Sąd I instancji wskazał następnie, iż w toku postępowania pozwana podnosiła, że nie ponosi winy za nieterminowe wywiązanie się z umowy z uwagi na fakt, iż brakowało części koniecznej dokumentacji budowlanej, a także pozwoleń na wycinkę drzew. Powyższe, w ocenie Sądu Okręgowego, nie mogło zasługiwać na uwzględnienie, gdyż pozwana nie wykazała zgodnie z art. 6 k.c., aby zwracała się do powódki lub do jej przedstawiciela z prośbą o dostarczenie koniecznej dokumentacji, mimo iż jak ustalono w toku sprawy, że reprezentant pozwanej miał sposobność stałego i bezpośredniego kontaktu z nimi.
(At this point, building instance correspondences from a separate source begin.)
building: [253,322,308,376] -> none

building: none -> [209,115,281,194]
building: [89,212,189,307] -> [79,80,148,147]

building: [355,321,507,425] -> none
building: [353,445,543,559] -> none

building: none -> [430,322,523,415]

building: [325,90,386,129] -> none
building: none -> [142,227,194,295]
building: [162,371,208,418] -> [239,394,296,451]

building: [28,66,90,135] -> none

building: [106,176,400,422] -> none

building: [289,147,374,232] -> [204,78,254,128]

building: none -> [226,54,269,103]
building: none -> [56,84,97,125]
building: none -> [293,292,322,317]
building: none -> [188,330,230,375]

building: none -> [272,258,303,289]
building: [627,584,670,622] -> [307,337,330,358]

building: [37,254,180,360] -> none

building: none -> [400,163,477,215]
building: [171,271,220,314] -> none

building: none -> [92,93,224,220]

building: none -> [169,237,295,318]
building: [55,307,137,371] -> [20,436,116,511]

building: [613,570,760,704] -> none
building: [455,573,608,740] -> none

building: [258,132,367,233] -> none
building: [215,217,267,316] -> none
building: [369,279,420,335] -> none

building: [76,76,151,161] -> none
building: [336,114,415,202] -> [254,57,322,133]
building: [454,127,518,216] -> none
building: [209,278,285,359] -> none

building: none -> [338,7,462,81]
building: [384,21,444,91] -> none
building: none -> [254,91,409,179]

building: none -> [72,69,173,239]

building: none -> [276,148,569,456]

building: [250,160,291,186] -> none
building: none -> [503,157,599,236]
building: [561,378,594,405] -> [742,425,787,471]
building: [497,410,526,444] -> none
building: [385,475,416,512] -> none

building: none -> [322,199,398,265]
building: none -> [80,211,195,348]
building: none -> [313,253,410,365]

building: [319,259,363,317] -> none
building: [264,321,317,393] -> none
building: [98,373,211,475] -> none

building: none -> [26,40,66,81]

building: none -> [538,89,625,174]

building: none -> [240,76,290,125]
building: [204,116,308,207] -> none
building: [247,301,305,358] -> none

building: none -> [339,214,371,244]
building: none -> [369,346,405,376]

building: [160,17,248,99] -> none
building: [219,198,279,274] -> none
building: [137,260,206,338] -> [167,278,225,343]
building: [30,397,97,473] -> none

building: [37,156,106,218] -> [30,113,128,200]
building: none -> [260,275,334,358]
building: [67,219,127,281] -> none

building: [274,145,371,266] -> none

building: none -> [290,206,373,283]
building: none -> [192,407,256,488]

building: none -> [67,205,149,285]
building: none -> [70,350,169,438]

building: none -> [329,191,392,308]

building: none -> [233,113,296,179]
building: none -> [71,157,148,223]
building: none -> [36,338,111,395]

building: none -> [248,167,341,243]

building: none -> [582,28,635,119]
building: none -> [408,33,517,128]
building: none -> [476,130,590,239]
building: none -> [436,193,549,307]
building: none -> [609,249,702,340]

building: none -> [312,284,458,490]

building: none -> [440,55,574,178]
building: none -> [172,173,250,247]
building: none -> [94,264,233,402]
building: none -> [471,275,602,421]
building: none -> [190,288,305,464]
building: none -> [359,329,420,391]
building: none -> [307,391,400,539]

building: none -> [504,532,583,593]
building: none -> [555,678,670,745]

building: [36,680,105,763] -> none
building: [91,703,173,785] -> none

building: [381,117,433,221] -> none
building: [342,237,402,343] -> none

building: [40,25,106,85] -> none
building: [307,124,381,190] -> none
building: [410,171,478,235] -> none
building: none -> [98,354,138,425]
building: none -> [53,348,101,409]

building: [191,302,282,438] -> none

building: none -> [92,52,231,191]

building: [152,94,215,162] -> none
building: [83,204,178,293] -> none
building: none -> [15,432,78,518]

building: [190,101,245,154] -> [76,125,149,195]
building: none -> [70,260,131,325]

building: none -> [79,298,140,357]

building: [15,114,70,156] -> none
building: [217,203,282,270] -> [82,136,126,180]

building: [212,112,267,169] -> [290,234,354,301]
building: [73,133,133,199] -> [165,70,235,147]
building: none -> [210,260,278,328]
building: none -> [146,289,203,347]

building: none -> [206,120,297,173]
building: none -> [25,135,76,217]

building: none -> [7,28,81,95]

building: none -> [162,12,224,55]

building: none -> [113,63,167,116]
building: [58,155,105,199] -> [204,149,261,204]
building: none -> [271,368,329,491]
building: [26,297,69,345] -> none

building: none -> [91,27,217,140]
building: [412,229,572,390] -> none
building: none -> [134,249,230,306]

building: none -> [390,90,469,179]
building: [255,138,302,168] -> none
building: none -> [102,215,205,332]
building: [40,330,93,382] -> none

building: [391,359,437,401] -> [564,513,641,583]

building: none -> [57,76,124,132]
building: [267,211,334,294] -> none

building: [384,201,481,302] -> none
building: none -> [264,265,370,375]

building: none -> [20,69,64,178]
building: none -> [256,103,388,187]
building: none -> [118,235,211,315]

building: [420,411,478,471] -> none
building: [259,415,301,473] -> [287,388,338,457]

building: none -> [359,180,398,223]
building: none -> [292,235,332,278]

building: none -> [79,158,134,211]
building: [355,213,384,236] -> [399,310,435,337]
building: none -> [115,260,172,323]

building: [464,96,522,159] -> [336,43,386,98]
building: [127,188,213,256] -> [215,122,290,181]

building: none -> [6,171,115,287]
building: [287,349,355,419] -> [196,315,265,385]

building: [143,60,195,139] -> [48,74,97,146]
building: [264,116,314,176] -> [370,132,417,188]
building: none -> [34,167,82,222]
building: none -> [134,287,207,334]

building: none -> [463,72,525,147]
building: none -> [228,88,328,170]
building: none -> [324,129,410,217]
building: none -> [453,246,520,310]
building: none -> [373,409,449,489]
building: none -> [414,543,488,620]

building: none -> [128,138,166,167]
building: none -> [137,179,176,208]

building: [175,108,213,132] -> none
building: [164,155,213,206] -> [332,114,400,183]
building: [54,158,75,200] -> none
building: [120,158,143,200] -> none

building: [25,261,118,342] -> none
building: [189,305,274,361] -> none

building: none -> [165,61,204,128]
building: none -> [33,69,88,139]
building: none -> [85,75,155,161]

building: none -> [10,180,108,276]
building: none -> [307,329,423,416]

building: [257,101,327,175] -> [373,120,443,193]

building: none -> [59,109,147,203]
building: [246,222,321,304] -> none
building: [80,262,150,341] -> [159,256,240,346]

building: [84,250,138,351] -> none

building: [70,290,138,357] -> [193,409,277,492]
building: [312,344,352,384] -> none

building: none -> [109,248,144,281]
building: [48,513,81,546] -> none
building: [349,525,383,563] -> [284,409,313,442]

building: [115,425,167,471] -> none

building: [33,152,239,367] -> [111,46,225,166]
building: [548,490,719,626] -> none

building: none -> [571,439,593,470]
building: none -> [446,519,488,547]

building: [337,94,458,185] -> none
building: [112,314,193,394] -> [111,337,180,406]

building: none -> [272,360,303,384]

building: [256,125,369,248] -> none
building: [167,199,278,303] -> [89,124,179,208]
Nadto Sąd podkreślił, iż mimo, że strony prowadziły ze sobą obszerną korespondencję związaną z pracami budowlanymi i błędów jakich dopuściła się pozwana i mimo to pozwana nie podniosła wtedy powyższej kwestii.

Sąd Okręgowy stwierdził, iż podpisując umowę jako wykonawca, pozwana przyjęła na siebie określone w umowie obowiązki co do sposobu i terminu realizacji umowy i skoro z powyższego się nie wywiązała, to powódka miała prawo do odstąpienia od umowy i żądania od pozwanej zapłaty kary umownej, która wynikała z zapisów § 9 ust. 1 umowy i której wysokości pozwana nie kwestionowała.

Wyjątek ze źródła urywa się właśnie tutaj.